Jakarta – Indonesian officials aim to wrap up discussions at the weekend about whether to lift a ban on coal exports, after a minister declared an end to a domestic supply crisis that sent international prices higher this week.
The world's biggest thermal coal exporter suspended coal exports on Jan. 1 after Indonesia's state power utility reported dangerously low inventory levels of the fuel, putting Southeast Asia's biggest economy on the brink of widespread power outages.
Coordinating Minister for Maritime and Investment Affairs, Luhut Pandjaitan, said on Thursday the domestic supply emergency at state utility firm PLN was over but said the government was still discussing issues related to the ban.
"Hopefully, tomorrow (Saturday) discussions will be finished," Luhut told Kontan news website and other local media on Friday, after he met miners and other authorities.
He had earlier said his ministry would review a formula for the domestic market obligation, which requires miners to sell 25per cent of production to local market at a maximum price of US$70 a tonne for power generators.
The ministry declined to comment on the issue on Friday.
The ban drove coal prices in China and Australia higher this week, while scores of vessels slated to carry coal to major buyers such as Japan, China, South Korea and India have been in limbo off Kalimantan, home to Indonesia's main coal ports.
"We are watching closely the development of the talks between the local coal industry and Indonesian government," said a spokesperson for JERA, Japan's biggest power generator.

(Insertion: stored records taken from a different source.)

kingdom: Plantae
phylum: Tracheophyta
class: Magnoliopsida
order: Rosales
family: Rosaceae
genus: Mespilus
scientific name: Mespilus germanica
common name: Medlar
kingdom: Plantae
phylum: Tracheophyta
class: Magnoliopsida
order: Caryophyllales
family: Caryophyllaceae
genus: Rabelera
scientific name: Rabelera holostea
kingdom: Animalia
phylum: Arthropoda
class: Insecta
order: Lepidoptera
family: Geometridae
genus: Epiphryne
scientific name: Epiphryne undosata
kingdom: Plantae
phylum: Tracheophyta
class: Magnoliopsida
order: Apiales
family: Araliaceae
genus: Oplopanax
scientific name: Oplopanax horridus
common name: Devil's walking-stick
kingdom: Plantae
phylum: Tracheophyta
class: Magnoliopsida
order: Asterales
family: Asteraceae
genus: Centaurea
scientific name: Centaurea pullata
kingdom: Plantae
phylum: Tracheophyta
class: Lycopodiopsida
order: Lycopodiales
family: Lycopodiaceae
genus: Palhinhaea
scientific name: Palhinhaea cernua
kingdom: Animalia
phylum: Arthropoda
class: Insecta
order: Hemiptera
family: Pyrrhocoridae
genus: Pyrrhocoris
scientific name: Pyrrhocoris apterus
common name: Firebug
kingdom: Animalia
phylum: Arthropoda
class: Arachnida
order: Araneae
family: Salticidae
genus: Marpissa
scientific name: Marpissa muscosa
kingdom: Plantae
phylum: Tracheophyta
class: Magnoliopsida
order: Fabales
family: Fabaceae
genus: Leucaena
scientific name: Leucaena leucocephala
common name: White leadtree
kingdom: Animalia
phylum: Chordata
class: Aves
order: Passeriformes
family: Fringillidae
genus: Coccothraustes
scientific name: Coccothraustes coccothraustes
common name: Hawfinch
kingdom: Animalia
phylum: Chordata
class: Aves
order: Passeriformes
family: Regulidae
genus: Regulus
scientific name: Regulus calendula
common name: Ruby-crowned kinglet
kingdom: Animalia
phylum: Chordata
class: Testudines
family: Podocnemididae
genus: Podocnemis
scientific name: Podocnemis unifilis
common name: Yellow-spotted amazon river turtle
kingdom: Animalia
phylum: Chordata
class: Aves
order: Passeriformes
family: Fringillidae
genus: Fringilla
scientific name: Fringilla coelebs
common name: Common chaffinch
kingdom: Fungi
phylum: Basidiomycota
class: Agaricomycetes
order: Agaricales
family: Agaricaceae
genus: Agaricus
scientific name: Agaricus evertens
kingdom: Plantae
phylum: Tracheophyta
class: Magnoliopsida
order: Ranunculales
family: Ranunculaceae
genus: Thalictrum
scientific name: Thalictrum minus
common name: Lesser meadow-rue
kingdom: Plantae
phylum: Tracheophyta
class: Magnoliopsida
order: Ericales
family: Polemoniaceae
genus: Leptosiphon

"In the event of a prolonged ban, we will procure coal flexibly through our global trading subsidiary," the spokesperson said, adding that Indonesian coal accounted for about 19per cent of its total procurement in the last financial year.
Japan's embassy in Jakarta asked Indonesia's energy ministry this week to exclude from the export ban high-calorific coal not used by local power plants. It also asked that five vessels already loaded with coal be allowed to depart for Japan.
South Korean Trade Minister Yeo Han-koo held a video call with his Indonesian counterpart on Friday to convey "concerns about Indonesia's coal export ban and strongly requested the Indonesian government's cooperation for a prompt resumption of coal shipment", South Korea's Yonhap news agency reported.
Hendra Sinadia, executive director of Indonesia Coal Miners Association, said the group held calls with Chinese coal importers to ease their worries.
"We want to explain to our partners in China regarding the policies taken by the government, which due to the nature of the emergency had to prioritise domestic needs. But we are working so export can be resumed as soon as possible," he told Reuters.
J-Power, another Japanese power generator, expected the ban to be eased as soon as PLN secured the coal they needed, a spokesperson for the Japanese company said.
As of Wednesday, PLN said it had secured 13.9 million tonnes of coal commitments but needed 20 million tonnes for a safe 20-day stock.